The miRNAs are small, non-coding RNAs that regulate various biological processes, including liver fibrosis. Hepatic stellate cells (HSCs) play a central role in the pathogenesis of liver fibrosis. By microarray profiling and real-time PCR, we noted that miR-31 expression in HSCs from rats, mice and humans was significantly increased during HSC activation in culture. Overall, miR-31 expression levels were unchanged in the whole-liver RNA extracts from fibrotic rat and human samples. Nevertheless, we found that miR-31 was particularly up-regulated in HSCs but not in hepatocytes during fibrogenesis. Thus, we hypothesized that miR-31 may mediate liver fibrosis. In the present study, we found that inhibition of miR-31 expression significantly inhibited HSC activation, whereas its over-expression obviously promoted HSC activation. Moreover, over-expression of miR-31 promoted HSC migration by enhancing matrix metalloproteinase (MMP)-2 expression whereas inhibition of miR-31 has an opposite effect. The biological function of miR-31 during HSC activation might be through targeting FIH1, a suppressor of hypoxia-inducible factor (HIF-1), because a knockdown of FIH1 by shRNA could mimic the effects of miR-31. In addition, primary rat HSCs were isolated and treated with different cytokines, such as transforming growth factor β (TGF-β), vascular endothelial growth factor and platelet-derived growth factor-BB, to evaluate upstream regulators of miR-31. We found that only TGF-β, a pivotal regulator in liver fibrosis, remarkably increased miR-31 expression in HSCs. And the effects of TGF-β on HSCs can be partially counteracted by inhibition of miR-31. In addition, chromatin immunoprecipitation experiments and the luciferase reporter assay demonstrated that Smad3, a major TGF-β-downstream transcription factor, stimulated the transcription activity of miR-31 by binding directly to miR-31's promoter. In conclusion, the miR-31/FIH1 pathway associates with liver fibrosis, perhaps by participation in the TGF-β/Smad3 signalling of HSCs.

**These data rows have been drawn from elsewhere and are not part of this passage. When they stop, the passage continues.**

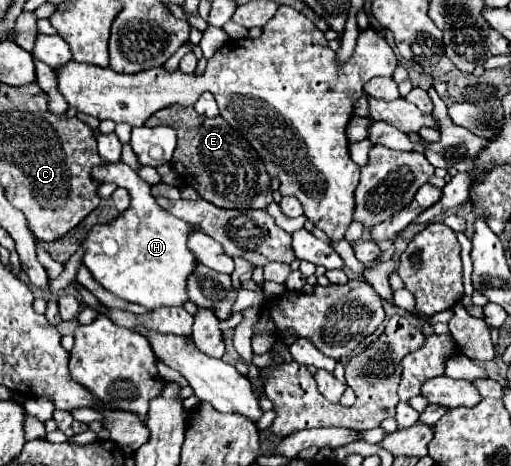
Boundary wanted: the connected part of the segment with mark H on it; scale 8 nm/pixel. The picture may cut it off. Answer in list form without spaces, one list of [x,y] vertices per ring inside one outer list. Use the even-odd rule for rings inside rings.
[[[110,163],[110,167],[92,170],[92,177],[100,183],[118,183],[130,194],[130,207],[110,225],[94,225],[86,239],[84,265],[90,269],[94,279],[118,295],[124,301],[144,305],[148,309],[158,307],[182,307],[188,299],[186,283],[196,271],[198,261],[188,249],[188,237],[200,231],[198,225],[176,219],[166,213],[150,193],[150,185],[138,177],[126,163]]]

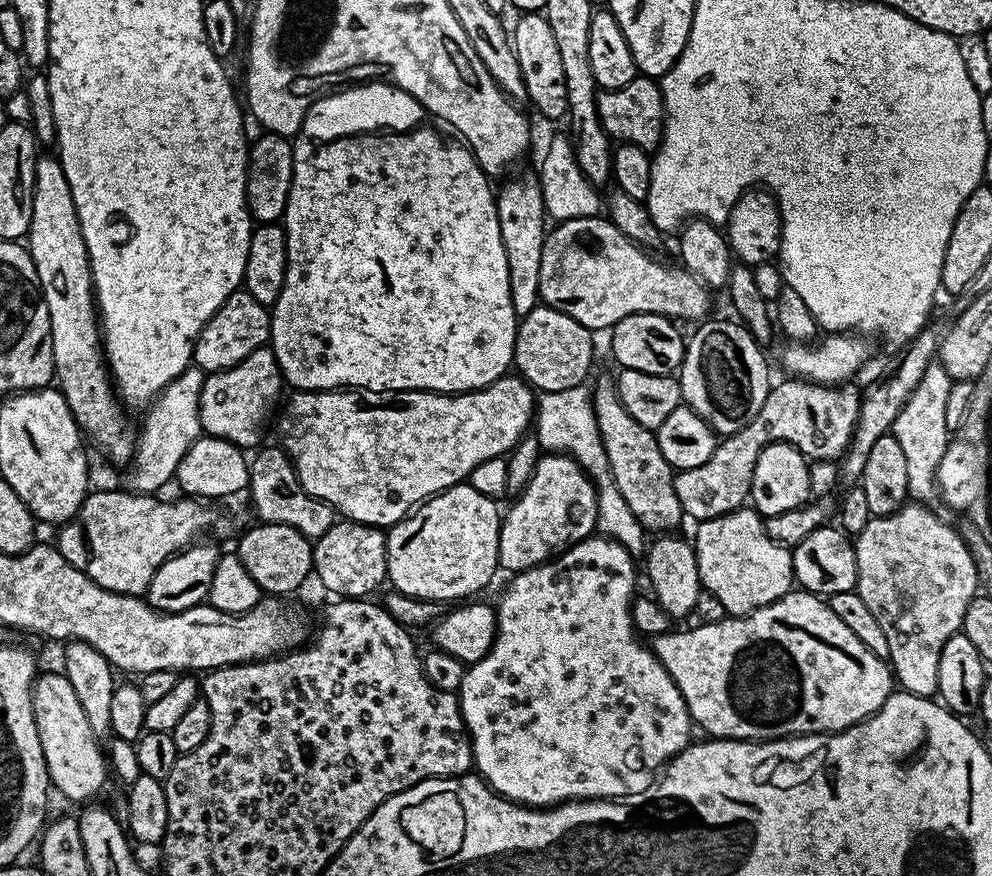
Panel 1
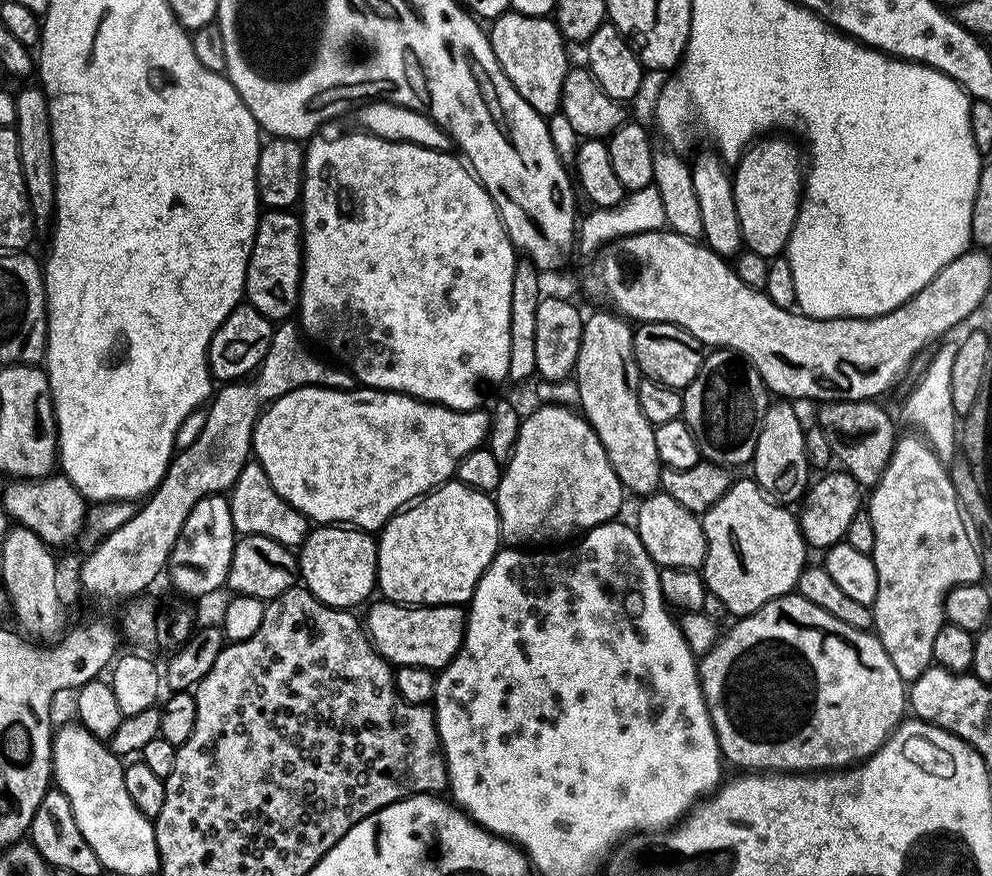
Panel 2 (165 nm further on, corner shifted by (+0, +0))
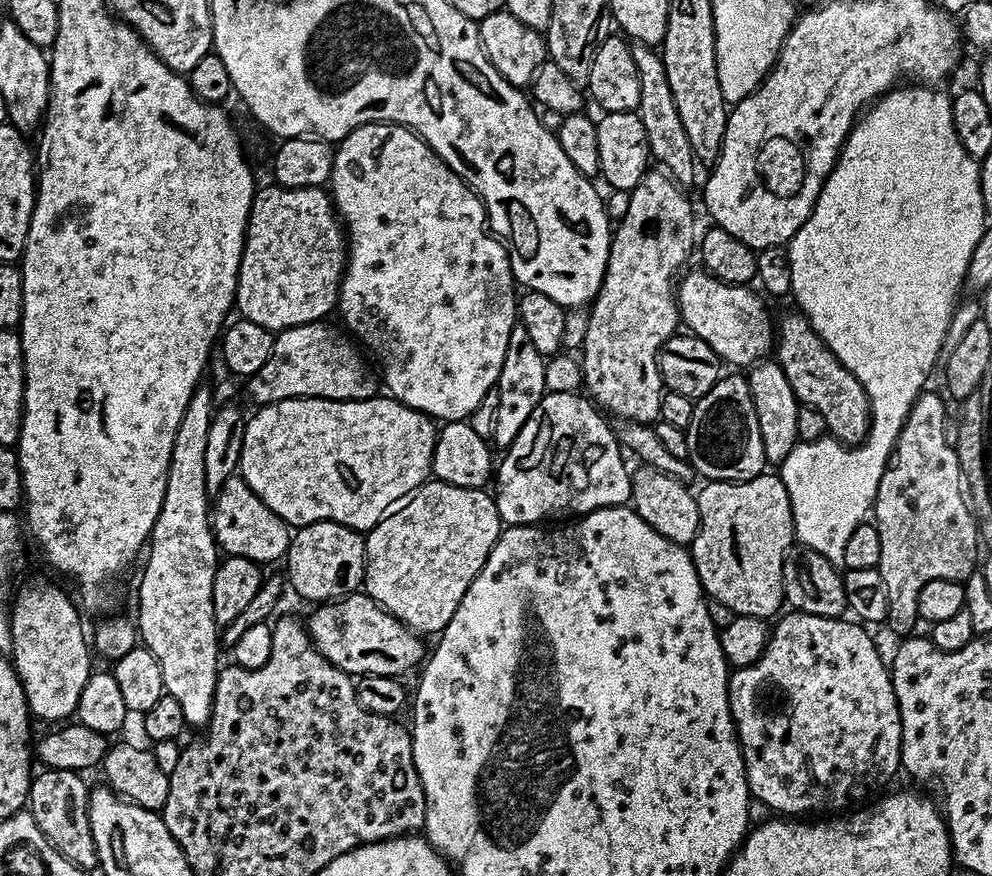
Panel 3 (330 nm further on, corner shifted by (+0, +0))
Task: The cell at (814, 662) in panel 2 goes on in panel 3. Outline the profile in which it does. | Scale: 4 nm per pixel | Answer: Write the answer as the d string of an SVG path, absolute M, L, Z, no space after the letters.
M788 610L776 622L777 624L774 624L771 629L768 644L764 647L762 655L750 666L735 669L728 678L730 714L732 715L732 721L736 723L736 739L740 741L740 752L744 755L744 773L748 779L748 791L755 799L761 800L768 810L776 814L804 814L800 812L816 812L812 814L843 813L853 806L867 801L864 799L871 792L877 791L876 793L879 793L881 791L879 788L896 771L899 773L902 768L900 762L902 726L900 725L900 711L896 705L896 695L894 694L889 665L886 660L880 657L875 642L868 637L869 629L853 622L851 619Z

微小RNA(miRNA)是一类小的非编码RNA,可调节包括肝纤维化在内的各种生物学过程。肝星状细胞(HSC)在肝纤维化的发病机制中起核心作用。通过微阵列分析和实时定量PCR,我们注意到在培养过程中,大鼠、小鼠和人类的肝星状细胞中miR-31的表达在肝星状细胞激活期间显著增加。总体而言,纤维化大鼠和人类样本的全肝RNA提取物中miR-31的表达水平没有变化。然而,我们发现miR-31在肝纤维化形成过程中在肝星状细胞中特别上调,而在肝细胞中则不然。因此,我们推测miR-31可能介导肝纤维化。在本研究中,我们发现抑制miR-31的表达可显著抑制肝星状细胞的激活,而其过表达则明显促进肝星状细胞的激活。此外,miR-31的过表达通过增强基质金属蛋白酶(MMP)-2的表达促进肝星状细胞迁移,而抑制miR-31则具有相反的作用。miR-31在肝星状细胞激活过程中的生物学功能可能是通过靶向FIH1实现的,FIH1是缺氧诱导因子(HIF-1)的一种抑制剂,因为用短发夹RNA(shRNA)敲低FIH1可以模拟miR-31的作用。此外,分离原代大鼠肝星状细胞并用不同的细胞因子处理,如转化生长因子β(TGF-β)、血管内皮生长因子和血小板衍生生长因子-BB,以评估miR-31的上游调节因子。我们发现,只有TGF-β(肝纤维化中的关键调节因子)能显著增加肝星状细胞中miR-31的表达。抑制miR-31可部分抵消TGF-β对肝星状细胞的影响。此外,染色质免疫沉淀实验和荧光素酶报告基因检测表明,Smad3(一种主要的TGF-β下游转录因子)通过直接结合miR-31的启动子刺激miR-31的转录活性。总之,miR-31/FIH1通路可能通过参与肝星状细胞的TGF-β/Smad3信号传导与肝纤维化相关。